В залах не ожидается злободневных политических диспутов. Скандалов не предвидится – ну, гений, ну, основоположник – вряд ли какой-нибудь неофит сейчас оспорит это. Нет на выставке и его прославленных шедевров – ни «Пожара жираф», ни «Великого мастурбатора», ни изображений Ленина, Гитлера, Хрущева, ни «Христа св. Иоанна» – за показ их пришлось бы платить миллионную страховку. Демонстрируются лишь литографии, репродукции и статуэтки – так сказать, тиражированные подсобки Дали. Устроители не рассчитывали на массовость, выставка камерная, для буквоедов, дилеров, для покупателей. Так почему же такой лом? Почему перекупщики ломят за билеты? Почему ОМОН в дверях стоит?

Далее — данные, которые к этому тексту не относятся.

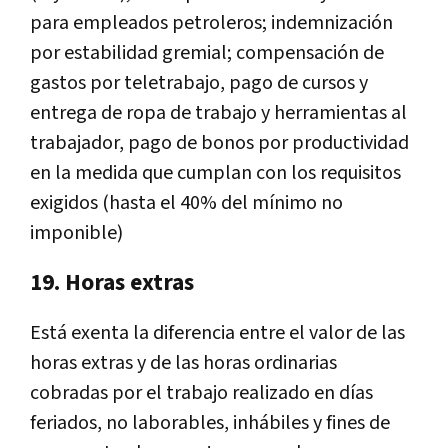
para empleados petroleros; indemnización
por estabilidad gremial; compensación de
gastos por teletrabajo, pago de cursos y
entrega de ropa de trabajo y herramientas al
trabajador, pago de bonos por productividad
en la medida que cumplan con los requisitos
exigidos (hasta el 40% del mínimo no
imponible)
19. Horas extras
Está exenta la diferencia entre el valor de las
horas extras y de las horas ordinarias
cobradas por el trabajo realizado en días
feriados, no laborables, inhábiles y fines de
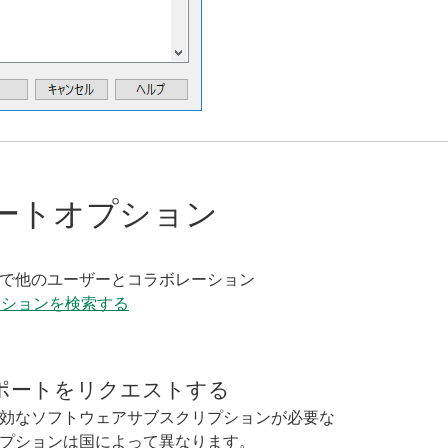
ートオプション
く
で他のユーザーとコラボレーション
ーションを検索する
ポートをリクエストする
効なソフトウェアサブスクリプションが必要な
プションは国によって異なります。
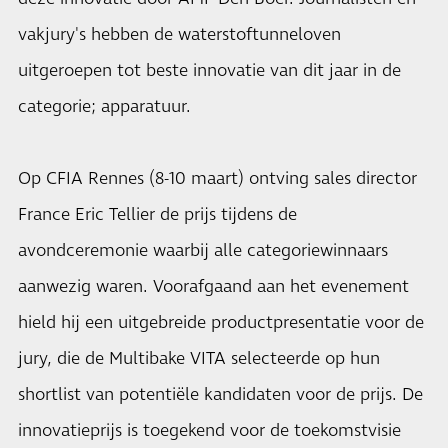
vakjury's hebben de waterstoftunneloven
uitgeroepen tot beste innovatie van dit jaar in de
categorie; apparatuur.
Op CFIA Rennes (8-10 maart) ontving sales director
France Eric Tellier de prijs tijdens de
avondceremonie waarbij alle categoriewinnaars
aanwezig waren. Voorafgaand aan het evenement
hield hij een uitgebreide productpresentatie voor de
jury, die de Multibake VITA selecteerde op hun
shortlist van potentiële kandidaten voor de prijs. De
innovatieprijs is toegekend voor de toekomstvisie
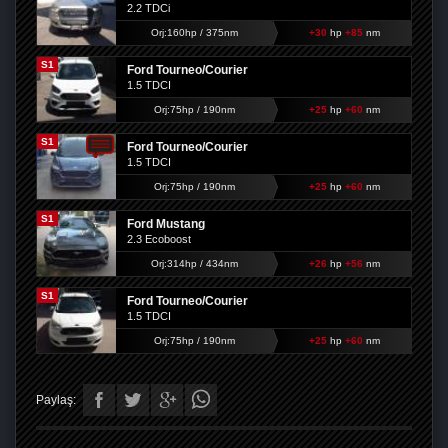
2.2 TDCi
Orj:160hp / 375nm
+30
hp
+85
nm
S1
Ford Tourneo/Courier
1.5 TDCI
Orj:75hp / 190nm
+25
hp
+60
nm
S1
Ford Tourneo/Courier
1.5 TDCI
Orj:75hp / 190nm
+25
hp
+60
nm
S1
Ford Mustang
2.3 Ecoboost
Orj:314hp / 434nm
+26
hp
+56
nm
S1
Ford Tourneo/Courier
1.5 TDCI
Orj:75hp / 190nm
+25
hp
+60
nm
Paylaş:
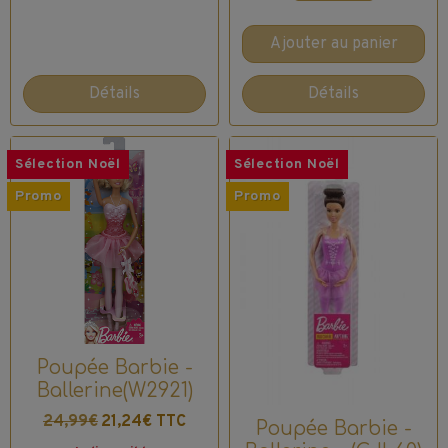
Ajouter au panier
Détails
Détails
Sélection Noël
Sélection Noël
Promo
Promo
Poupée Barbie -
Ballerine(W2921)
24,99€
21,24€ TTC
Poupée Barbie -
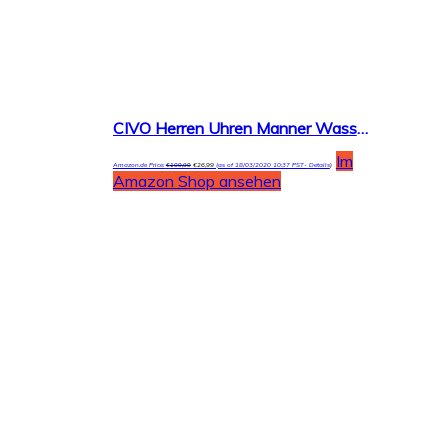
CIVO Herren Uhren Manner Wasserdicht Schwarz Leder Armbanduhr Mann Dünne Mode Luxus Coole Minimalistische Business Analoge Quarzuhren für Herren Jungen
Im
Amazon.de Price:
€
109,99
€
26,99
(as of 18/03/2020 10:37 PST-
Details
)
Amazon Shop ansehen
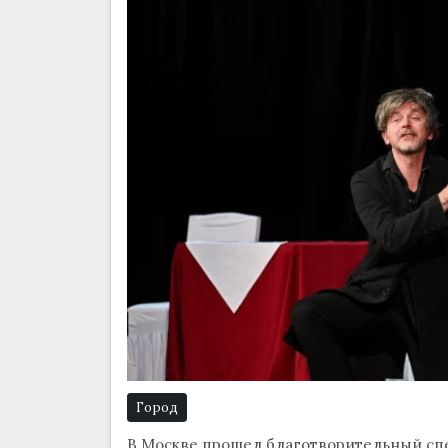
Город
В Москве прошел благотворительный спе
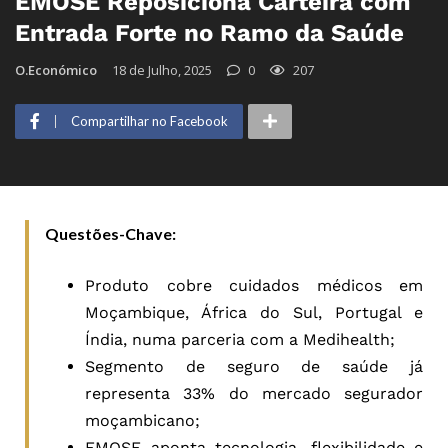
EMOSE Reposiciona Carteira com
Entrada Forte no Ramo da Saúde
O.Económico
18 de Julho, 2025
0
207
Compartilhar no Facebook
Questões-Chave:
Produto cobre cuidados médicos em
Moçambique, África do Sul, Portugal e
Índia, numa parceria com a Medihealth;
Segmento de seguro de saúde já
representa 33% do mercado segurador
moçambicano;
EMOSE aponta tecnologia, flexibilidade e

Может, причина – особая «духовность» нашей публики? Но, увы, такой же хвост стоит и в Центре Помпиду, и в Нью-Йорке этим летом – на выставки, и в Таун-Холл на вечера битников, американских «шестидесятников» и даже «пятидесятников», детей сюрреализма.
И такая же очередь постоянно в Музее Дали на его родине – толпы молодых паломников со всего мира, 100 тысяч человек в год. Но там хоть шедевры, шоу. Но почему у нас?
На стенах теснится графика, повешенная впритык, в два, а то и в четыре ряда. Коммерция диктует композицию. Такая же теснота и в зале. Над головами невидимым бельэтажем парят духи благородного возмущения, усопших табу, политических истин.
Сюр? Гигантский ноготь автономно бродит по парку. Рядом крохотная фигурка ангела. Нос и губы, разделившись, добились суверенитета. Остров Крым вот-вот обрубит канаты. Оборваны связи. В валютных дырах швейцарского сыра кишат кишечные палочки. То, что раньше казалось параноидальным сновидением, стало не сюр, а просто реальностью.
Помню, я летел над тайгою, и вдруг засосало под ложечкой: снизу открылись выбритые наголо многокилометровые квадраты – не то корейцы, не то японцы сводят лес, – зияла пустота, как на пейзажах Дали. Чур меня, сюр!
С картин уставилась такая же пустота, она беспокоит, как прицел неизвестного киллера.
А вдруг сбылась дадаистическая строка-стихотворение, которую в групповом экстазе совместно написали когда-то собратья художника – сюрреалисты Андре Бретон, Поль Элюар, Макс Эрнст и Луи Арагон?